Written instruction: Turn the lines of the data below into a single numbered list, skipping any blank lines. Leave the pictures out of your answer.
─── Entries shown
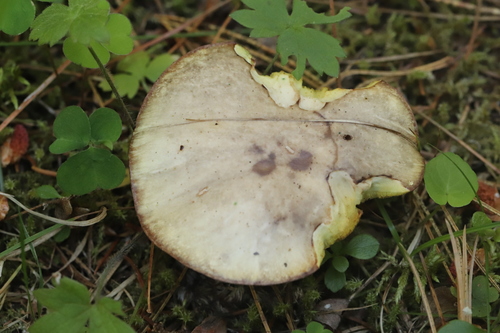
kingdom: Fungi
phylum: Basidiomycota
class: Agaricomycetes
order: Boletales
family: Suillaceae
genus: Suillus
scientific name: Suillus placidus
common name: Slippery white bolete
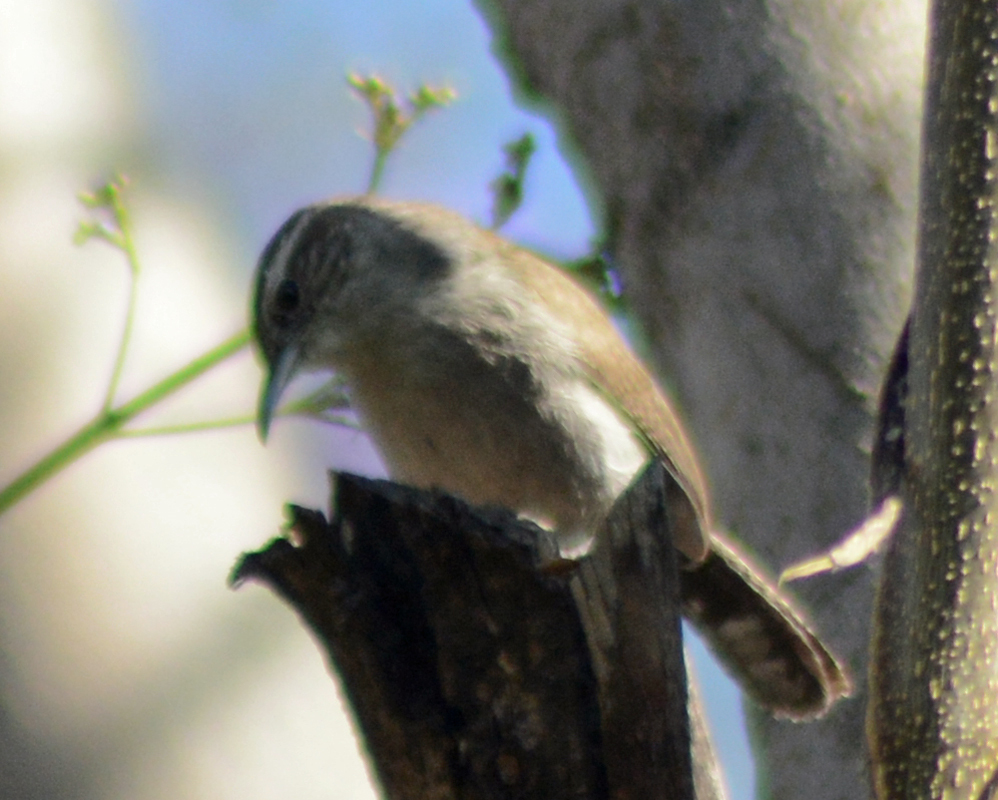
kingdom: Animalia
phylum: Chordata
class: Aves
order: Passeriformes
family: Troglodytidae
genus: Thryomanes
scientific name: Thryomanes bewickii
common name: Bewick's wren
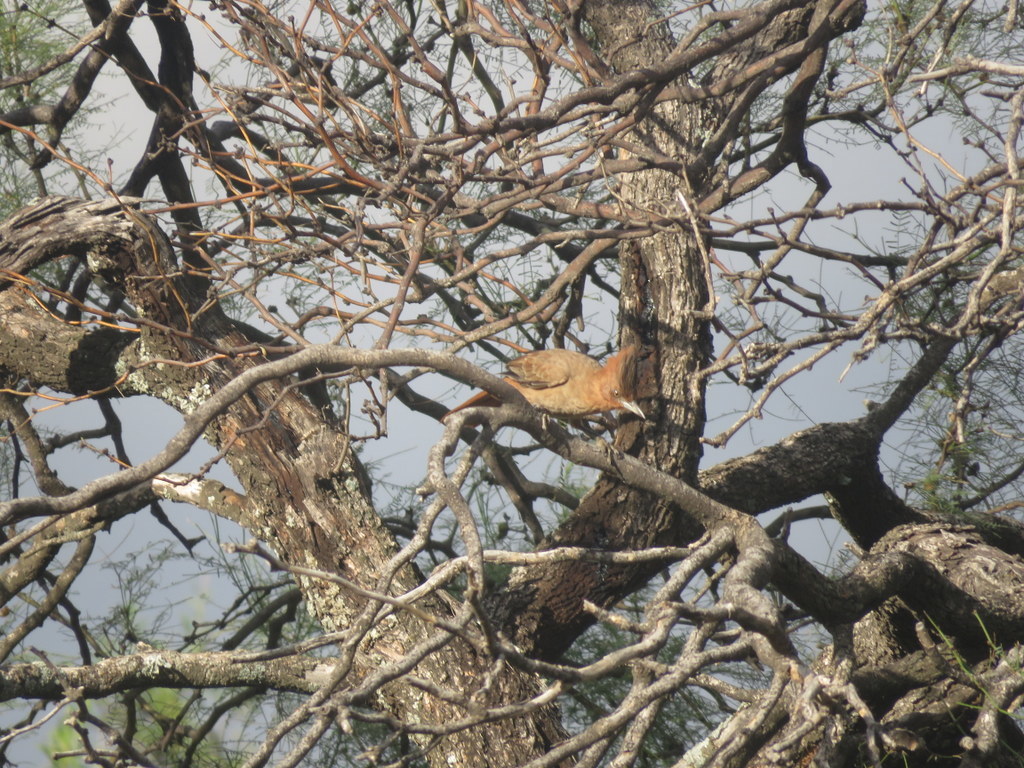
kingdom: Animalia
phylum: Chordata
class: Aves
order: Passeriformes
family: Furnariidae
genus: Pseudoseisura
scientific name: Pseudoseisura lophotes
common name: Brown cacholote
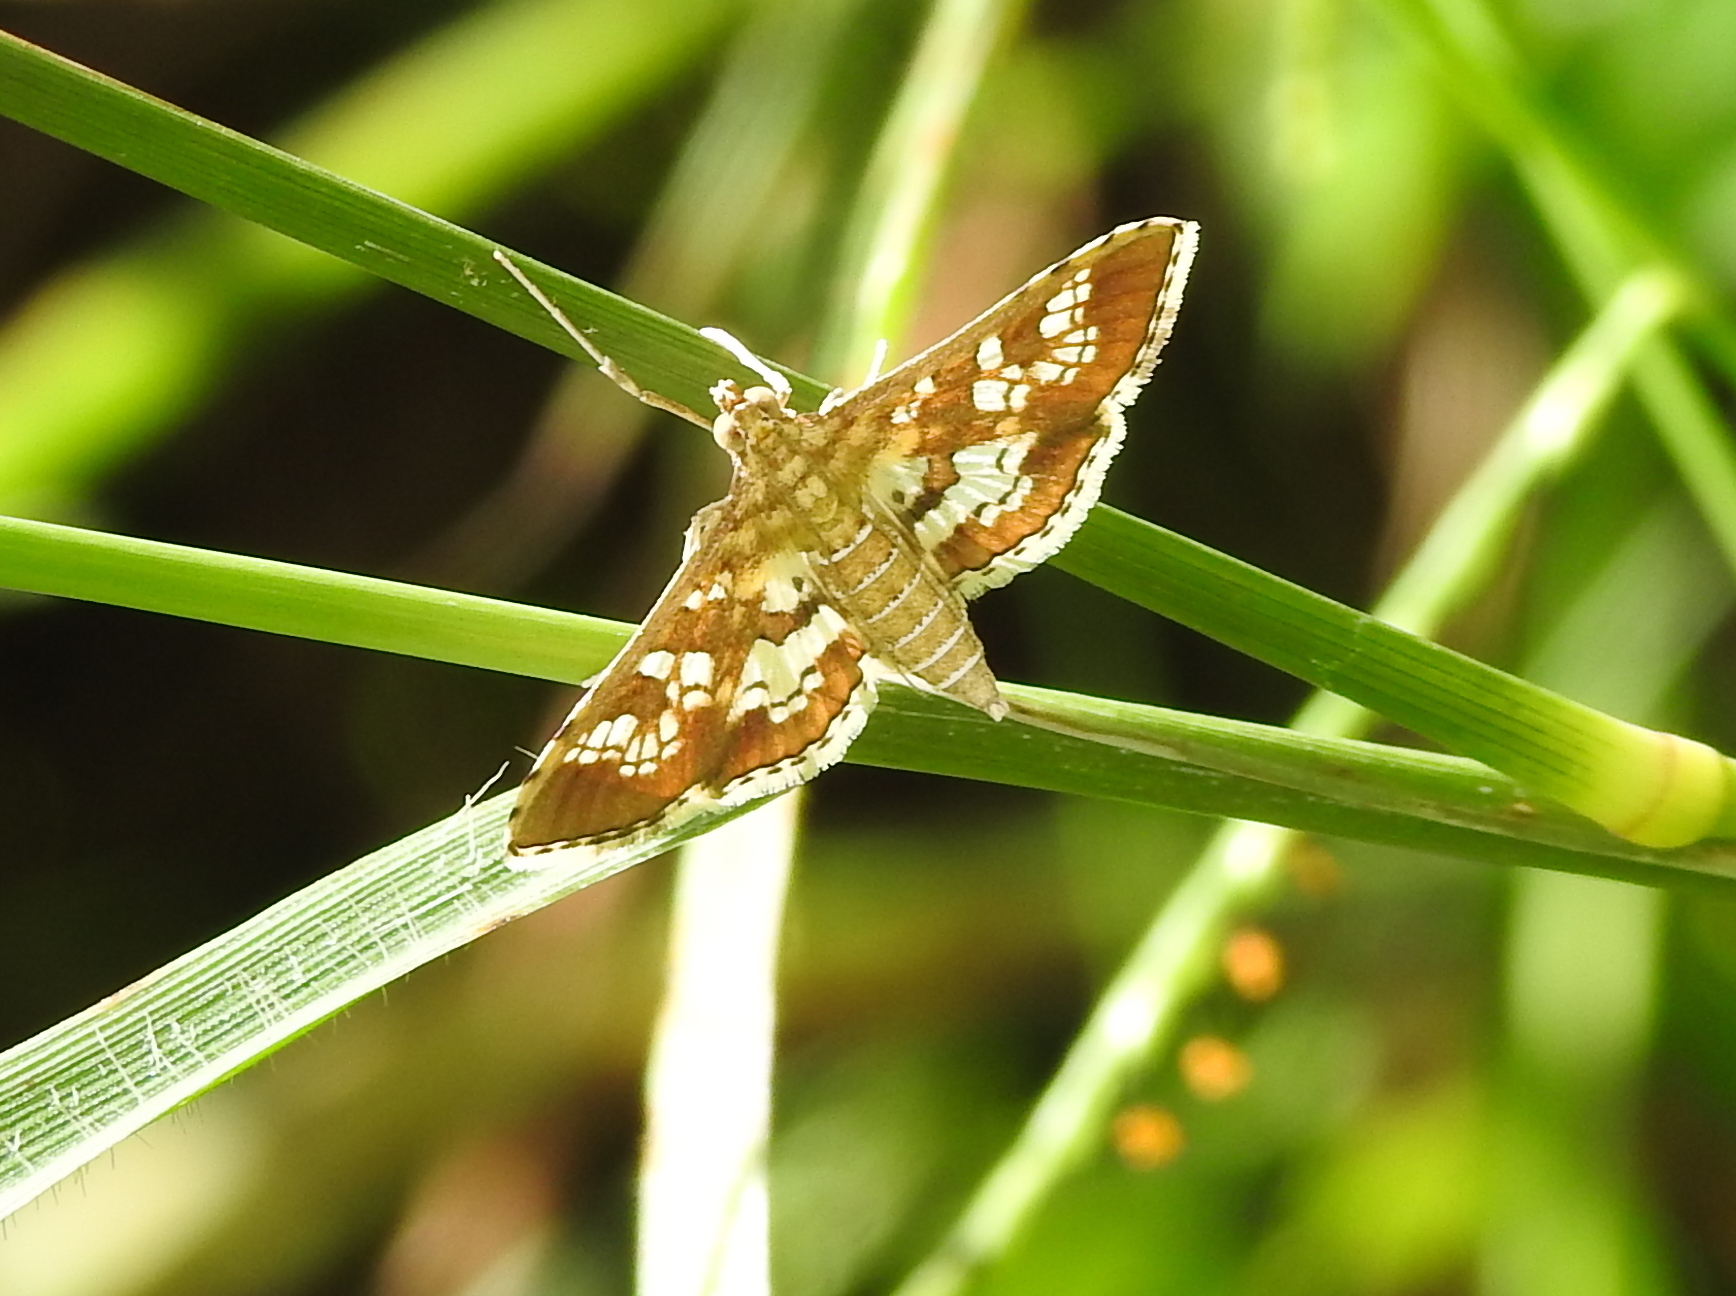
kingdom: Animalia
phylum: Arthropoda
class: Insecta
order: Lepidoptera
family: Crambidae
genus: Sameodes
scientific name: Sameodes cancellalis
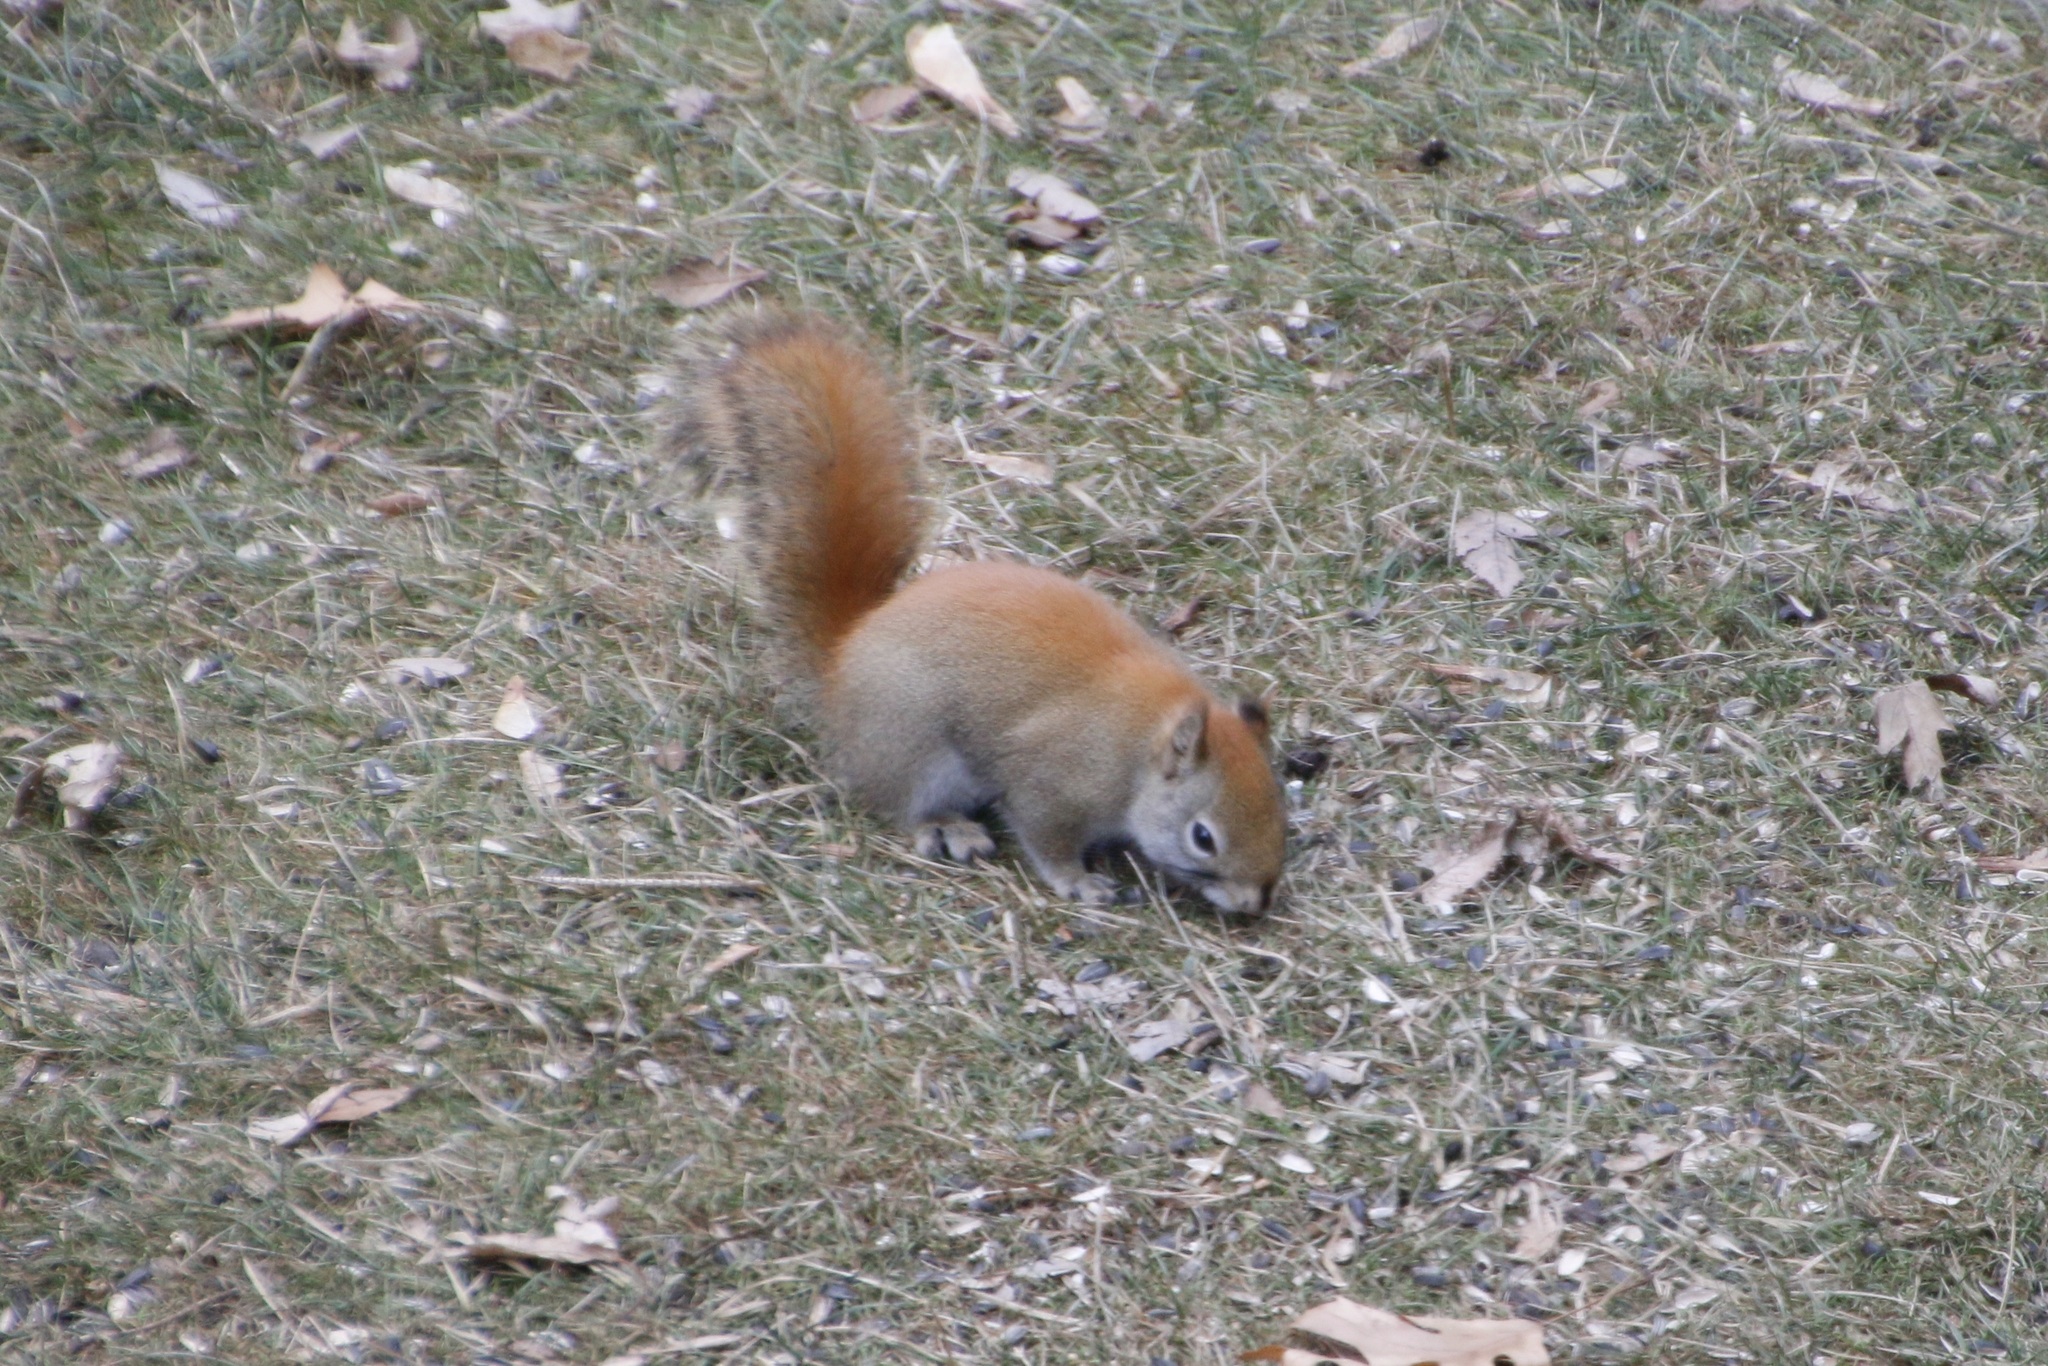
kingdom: Animalia
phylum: Chordata
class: Mammalia
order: Rodentia
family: Sciuridae
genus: Tamiasciurus
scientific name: Tamiasciurus hudsonicus
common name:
──────
Exercise output:
1. kingdom: Fungi
2. phylum: Basidiomycota
3. class: Agaricomycetes
4. order: Boletales
5. family: Suillaceae
6. genus: Suillus
7. scientific name: Suillus placidus
8. common name: Slippery white bolete
9. kingdom: Animalia
10. phylum: Chordata
11. class: Aves
12. order: Passeriformes
13. family: Troglodytidae
14. genus: Thryomanes
15. scientific name: Thryomanes bewickii
16. common name: Bewick's wren
17. kingdom: Animalia
18. phylum: Chordata
19. class: Aves
20. order: Passeriformes
21. family: Furnariidae
22. genus: Pseudoseisura
23. scientific name: Pseudoseisura lophotes
24. common name: Brown cacholote
25. kingdom: Animalia
26. phylum: Arthropoda
27. class: Insecta
28. order: Lepidoptera
29. family: Crambidae
30. genus: Sameodes
31. scientific name: Sameodes cancellalis
32. kingdom: Animalia
33. phylum: Chordata
34. class: Mammalia
35. order: Rodentia
36. family: Sciuridae
37. genus: Tamiasciurus
38. scientific name: Tamiasciurus hudsonicus
39. common name:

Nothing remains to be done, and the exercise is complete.